Just about everyone who has gone to Africa from the United States comes home feeling disoriented. My cousin was so put off by the supermarkets and glut of consumer goods that he found in America after two years in Northern Ghana that it took him about a month to get home. My wife, Wendy, had a similar reaction after more than a year in Kenya.
My own trips to Africa have been much shorter, and I've stayed in very nice hotels, eaten expensive food, and traveled in relative comfort. Even the schools that I have visited have been, on the whole, better than average. But I, too, find myself struggling to reconcile the comforts of home with the reality of life for the teachers and students I met in Ghana. Part of the difference is material. I spend about as much on clean drinking water while in Ghana as the average Ghanaian spends on everything. The difference in average income is somewhere between twenty-five and fifty fold, depending on how you calculate it. Ghanaian students treasure books at school and home, a place to study, light to read by. American students take these advantages for granted--and commonly squander them. Observing Ghanaian students and teachers at all levels prompts me to realize how carelessly I have led my life.

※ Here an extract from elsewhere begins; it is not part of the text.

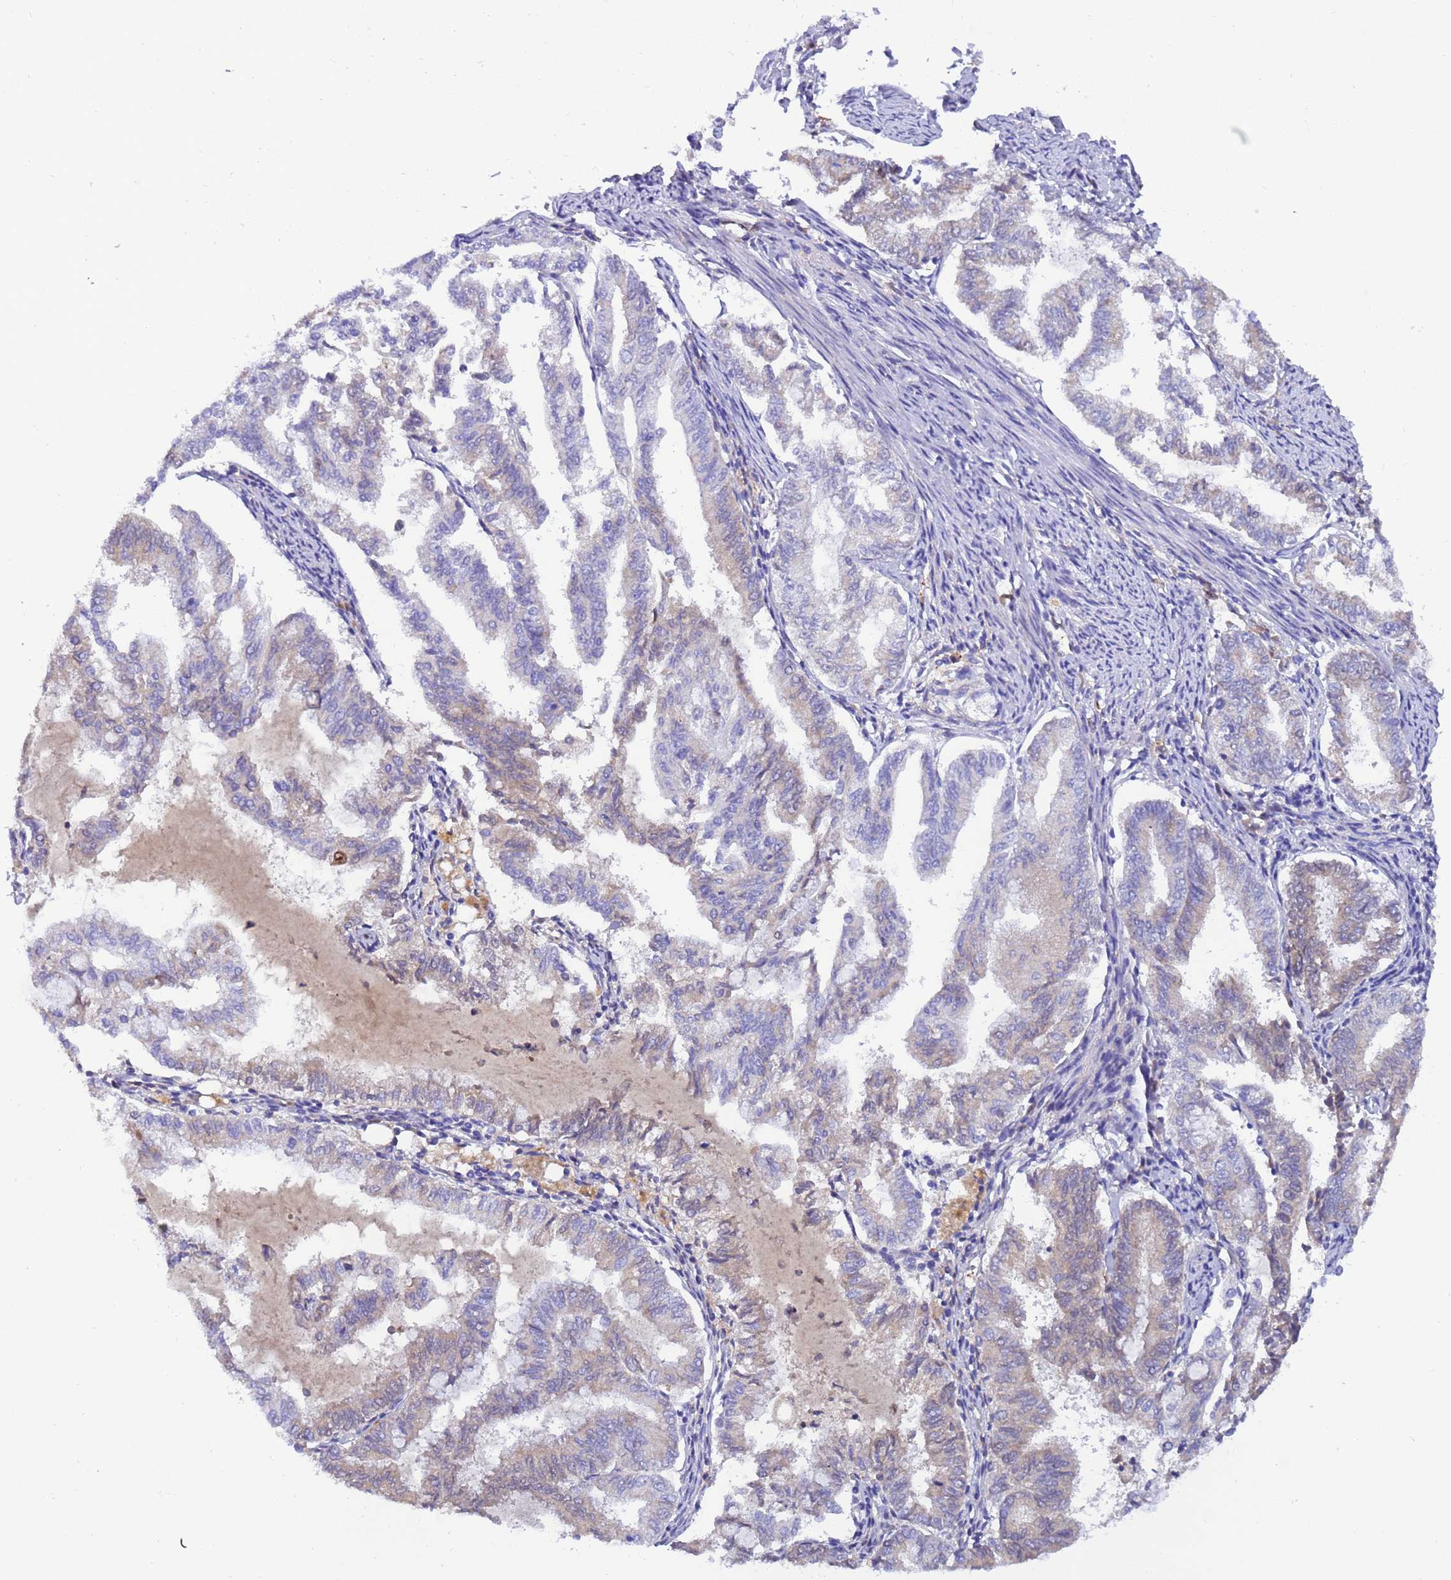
{"staining": {"intensity": "negative", "quantity": "none", "location": "none"}, "tissue": "endometrial cancer", "cell_type": "Tumor cells", "image_type": "cancer", "snomed": [{"axis": "morphology", "description": "Adenocarcinoma, NOS"}, {"axis": "topography", "description": "Endometrium"}], "caption": "A photomicrograph of human adenocarcinoma (endometrial) is negative for staining in tumor cells. (Stains: DAB immunohistochemistry (IHC) with hematoxylin counter stain, Microscopy: brightfield microscopy at high magnification).", "gene": "FOXRED1", "patient": {"sex": "female", "age": 79}}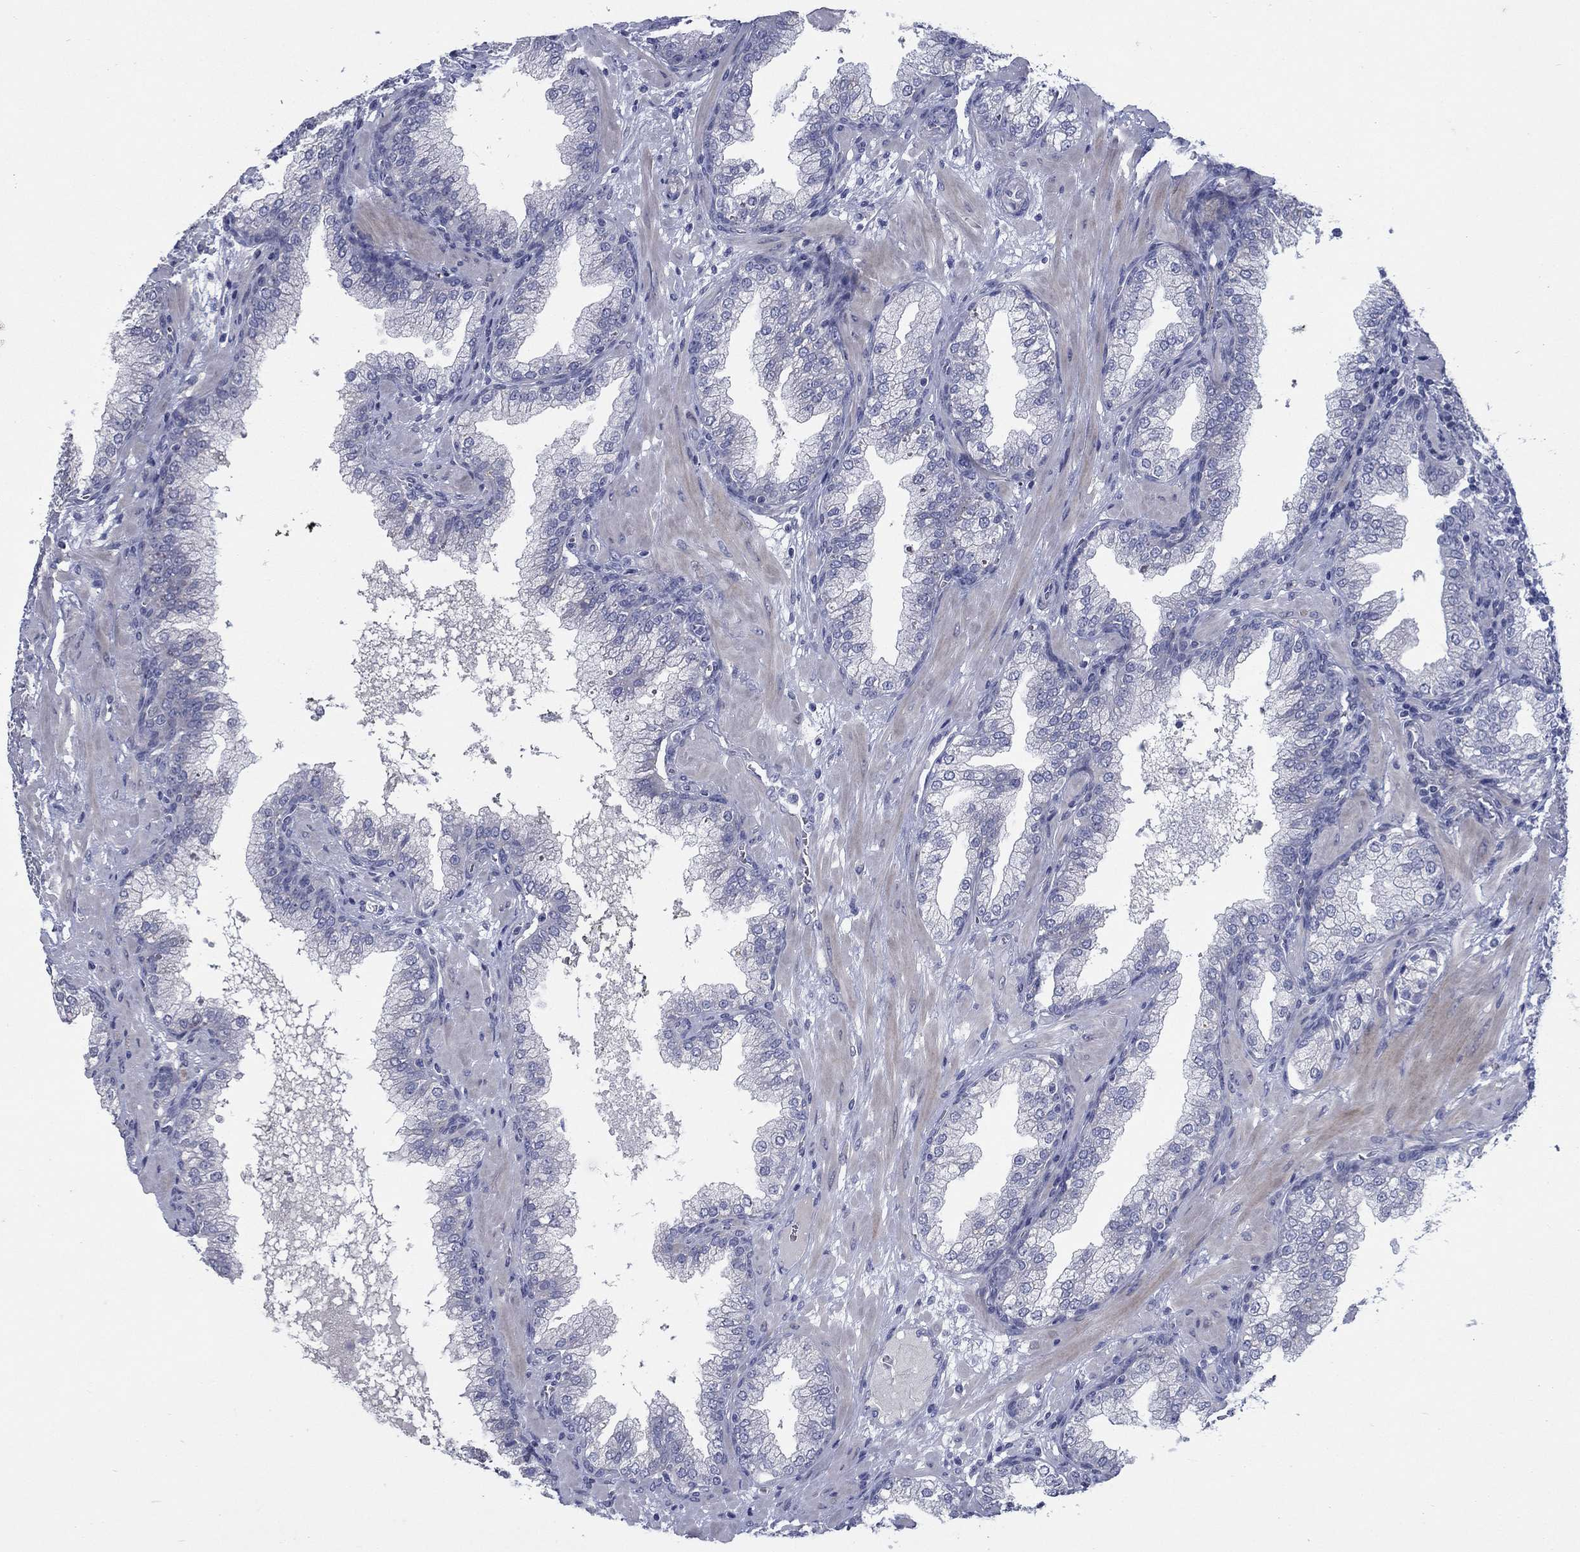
{"staining": {"intensity": "negative", "quantity": "none", "location": "none"}, "tissue": "prostate cancer", "cell_type": "Tumor cells", "image_type": "cancer", "snomed": [{"axis": "morphology", "description": "Adenocarcinoma, Low grade"}, {"axis": "topography", "description": "Prostate"}], "caption": "Immunohistochemistry (IHC) image of neoplastic tissue: prostate low-grade adenocarcinoma stained with DAB (3,3'-diaminobenzidine) shows no significant protein positivity in tumor cells.", "gene": "DNER", "patient": {"sex": "male", "age": 62}}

These realizations prompt me to feel uncomfortable. I don't like to acknowledge how privileged I am, how little I've accomplished with those privileges, or how skipping a dinner out or a magazine subscription can allow a student from a poor family to go to a fine school for a year or put several books at the disposal of hard-working students. But it's a very necessary and, I hope, productive discomfort. Imagine how different both Africa and the United States would look if those of us leading privileged lives shared our bounty with our less privileged brothers and sisters--and were inspired by their commitment to learning.